**Задание**
Отредактируйте все записи ниже: замените «series» на «dataset», а всё остальное оставьте без изменений. Выведите записи заново, не включая в ответ картинки.

[Изображения графиков с данными]
-----

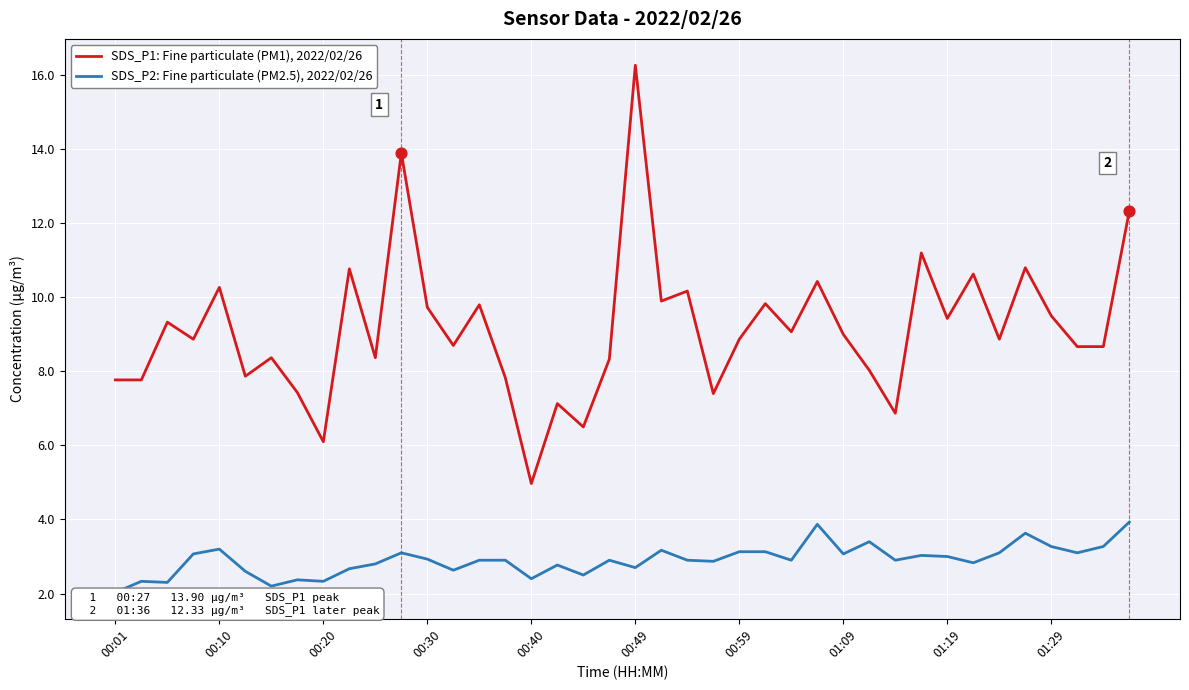

What is the maximum value for SDS_P1: Fine particulate (PM1), 2022/02/26?

16.3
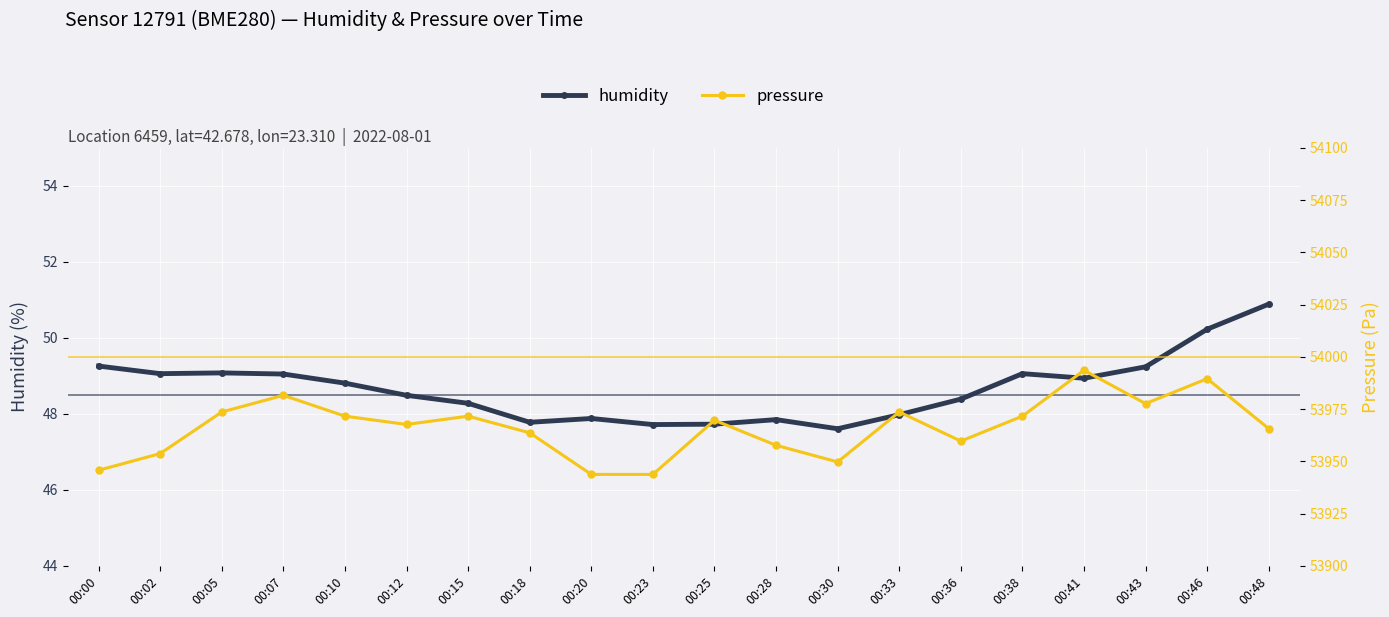

What is the average value of the humidity series?

48.7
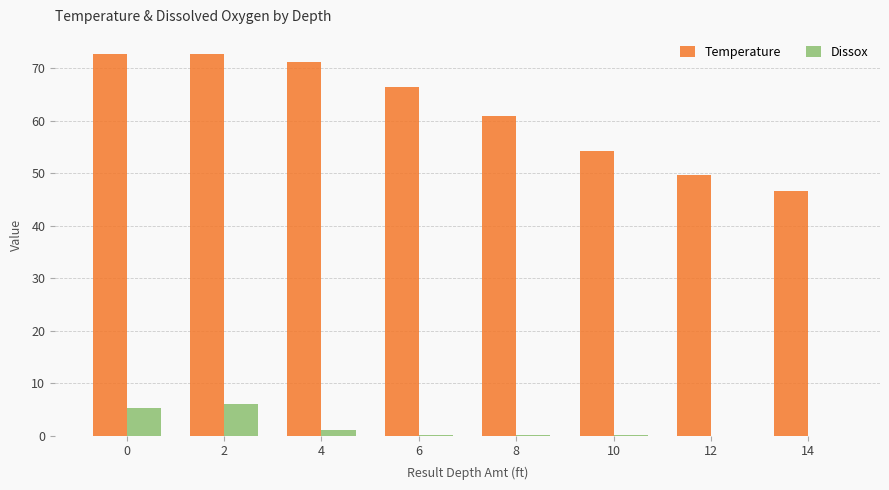

Between 6 and 10, which series saw the biggest shift?

Temperature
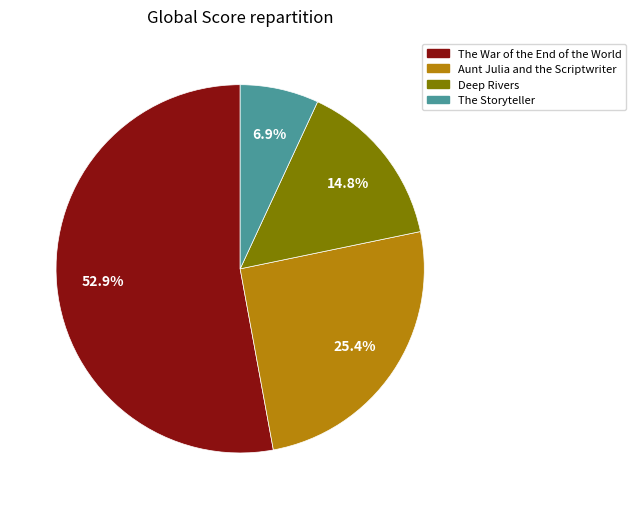

To the nearest percent, what portion does The War of the End of the World represent?

53%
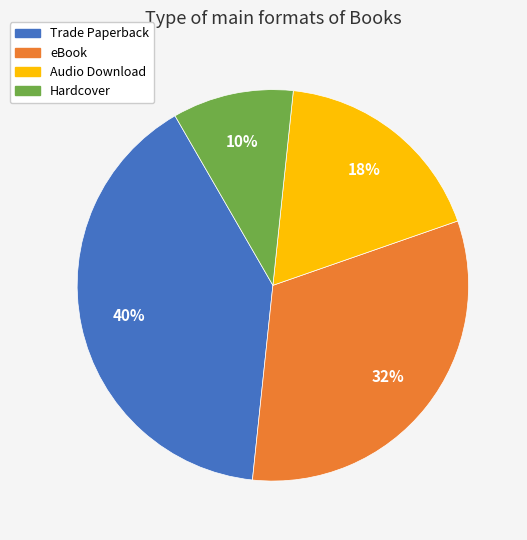

How many segments does this pie chart have?

4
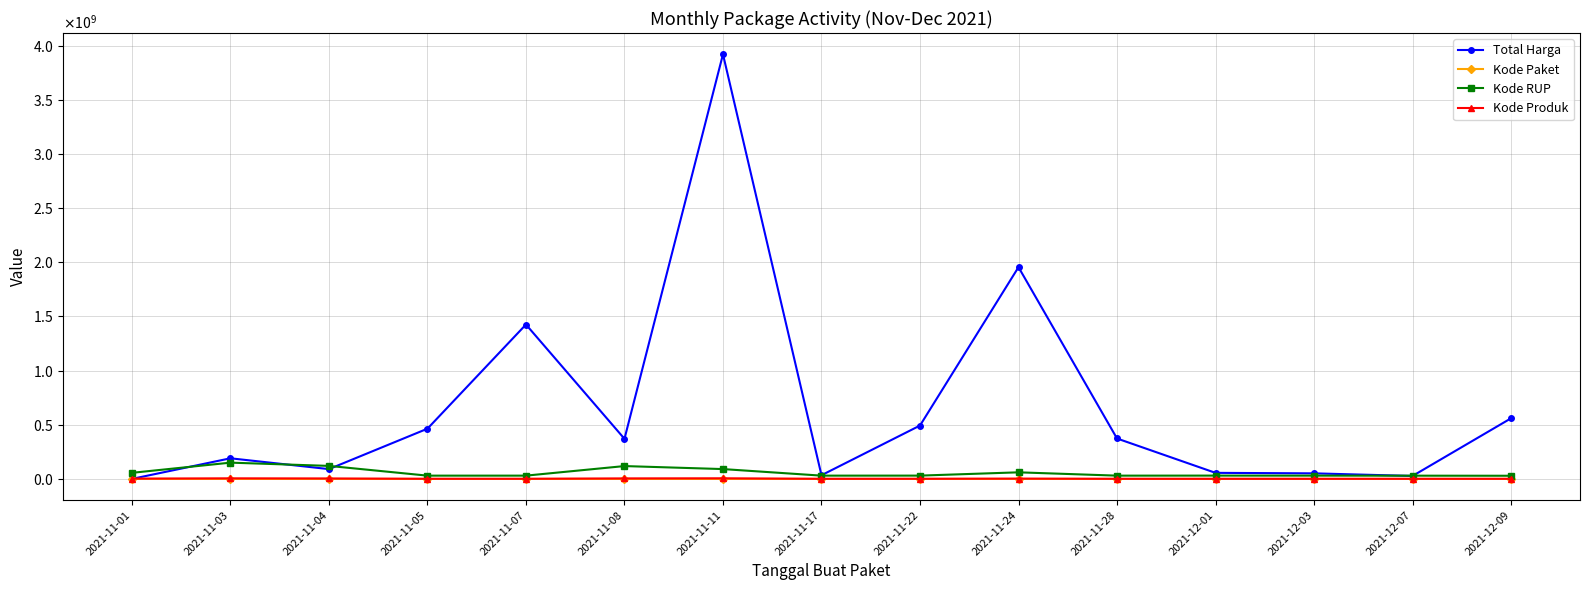

What position from the right is 2021-12-01?

4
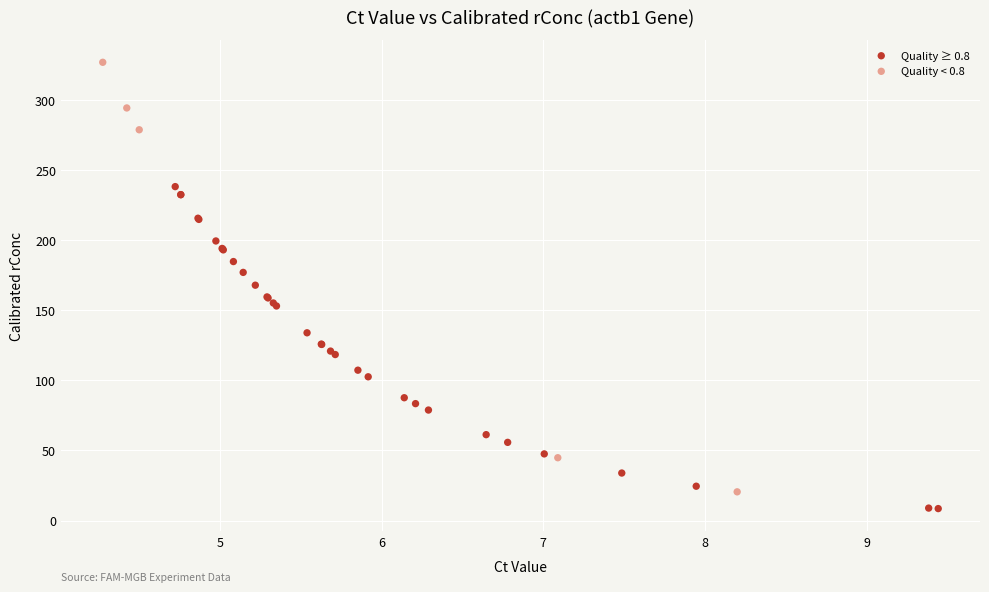

Which series contains the highest Y value?

Quality < 0.8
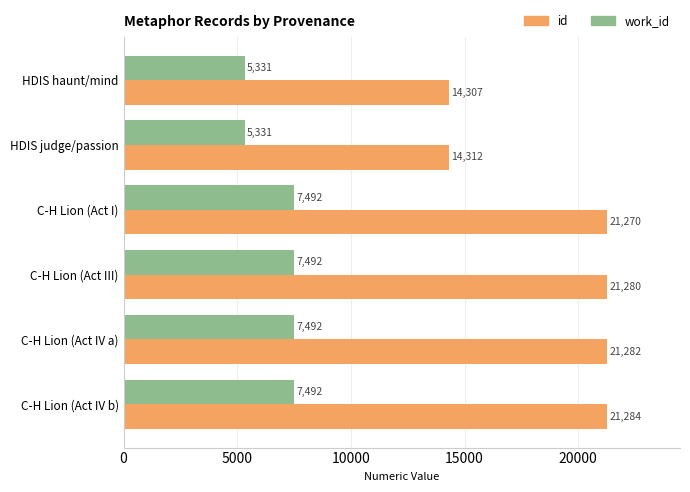

What is the difference between the maximum and minimum values in the work_id series?

2161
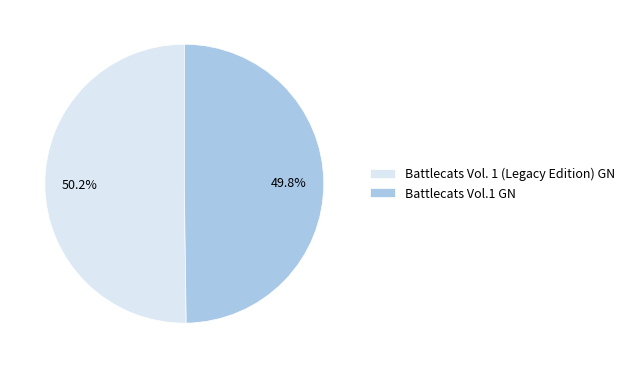

To the nearest percent, what percentage of the pie is Battlecats Vol.1 GN?

50%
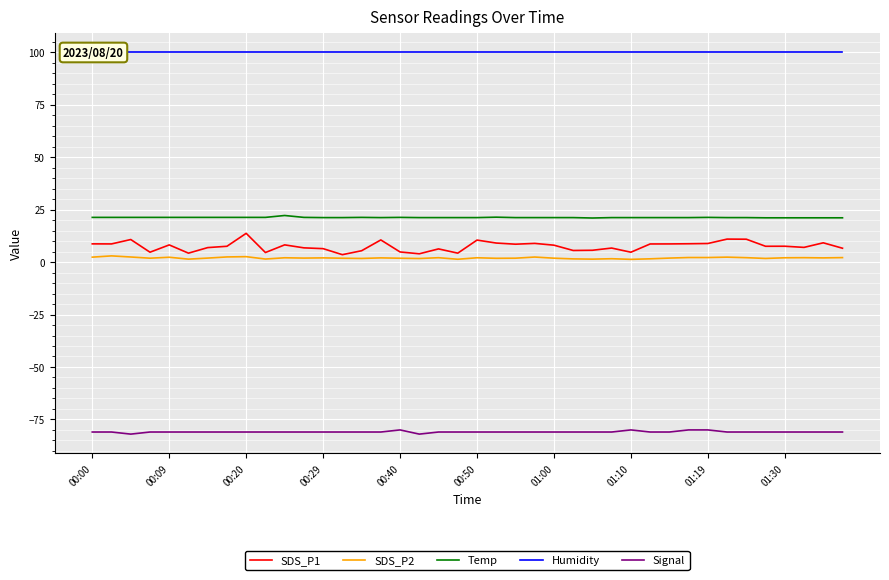

List the series in order of their peak value, lowest first.

Signal, SDS_P2, SDS_P1, Temp, Humidity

-----

**Ваше решение**
What is the maximum value for SDS_P1: Fine particulate (PM1), 2022/02/26?

16.3

What is the average value of the humidity dataset?

48.7

Between 6 and 10, which dataset saw the biggest shift?

Temperature

To the nearest percent, what portion does The War of the End of the World represent?

53%

How many segments does this pie chart have?

4

What position from the right is 2021-12-01?

4

Which dataset contains the highest Y value?

Quality < 0.8

What is the difference between the maximum and minimum values in the work_id dataset?

2161

To the nearest percent, what percentage of the pie is Battlecats Vol.1 GN?

50%

List the dataset in order of their peak value, lowest first.

Signal, SDS_P2, SDS_P1, Temp, Humidity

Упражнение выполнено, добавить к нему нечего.